Door leaves of mosque returned to Turkey
The leaves of the minbar door in the Aksaray Ulu Mosque, which had been missing for 15 years, were brought to Turkey.The Turkish Culture and Tourism Ministry has overseen the return of the Aksaray Ulu Mosque door leaves, which have been sought by Interpol since 1998.
According to a written statement made by the ministry, the leaves of the minbar door in the Aksaray Ulu Mosque, which had been missing for 15 years, were brought to Turkey with a secret operation as a result of the insistence of the minister Ömer Çelik, using the support of diplomatic relations and legal rights.
The ministry did not reveal the name of the country from which the door leaves had been returned, in order to avoid damaging efforts for the return of other works from the same country.
After the return process, experts carried out examinations to determine the originality of the door leaves. It was reported after the examination that the leaves were definitely those belonging to the Aksaray Ulu Mosque minbar door, and the historic items were taken under the protection of the Ankara Ethnography Museum last month.
The leaves of the minbar door were removed in 1998 and had been searched for by Interpol ever since. Experts commented on why the door leaves had not been found for many years, saying that smugglers caused the public opinion to forget about the artworks.
Çelik was quoted in the statement saying that works would continue with determination. He said that Turkey had been home to many civilizations throughout the history and had a rooted inheritance.

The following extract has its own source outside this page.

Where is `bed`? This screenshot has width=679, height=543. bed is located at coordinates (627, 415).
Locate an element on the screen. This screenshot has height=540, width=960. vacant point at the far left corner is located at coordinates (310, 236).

“The foundation of many civilizations had been laid on the land of Anatolia since the ancient ages. This is why we have a rich history in all corners of Anatolia. We encounter this richness during archaeological excavations or in centuries-old buildings. Some of our artworks have been on display and add value to our country. We can see them in a remote village or in the best known places like the Topkapı Palace. The minbar door leaves of the Ulu Mosque, one of the oldest mosques in Aksaray, are one of the unique items inherited by us from our ancestors,” Çelik said.
Çelik said that they were deeply affected by smuggling events in sacred places like mosques, adding, “Research for the leaves had continued for 15 years in Turkey and abroad. On the door leaves, which are made of ebony and are a great example of Seljuk period woodworking, it is written al-fatehah and ihlas surah as well as the 256th verse of the Baccarat surah and Ayetel Kürsi. Aksaray Ulu Mosque has been under restoration recently and the return of the leaves is a big source of happiness for us.
Ulu Mosque, which is located on a hill in the central Anatolian province of Aksaray, was built by the architect Mehmet Firuz Bey on the order of Karamanoğlu Mehmet Bey, between 1408 and 1409. The most important feature of the mosque is its minbar, a great artwork of the Seljuk woodworking. It is thought that the minbar was taken from another mosque, which does not exist today.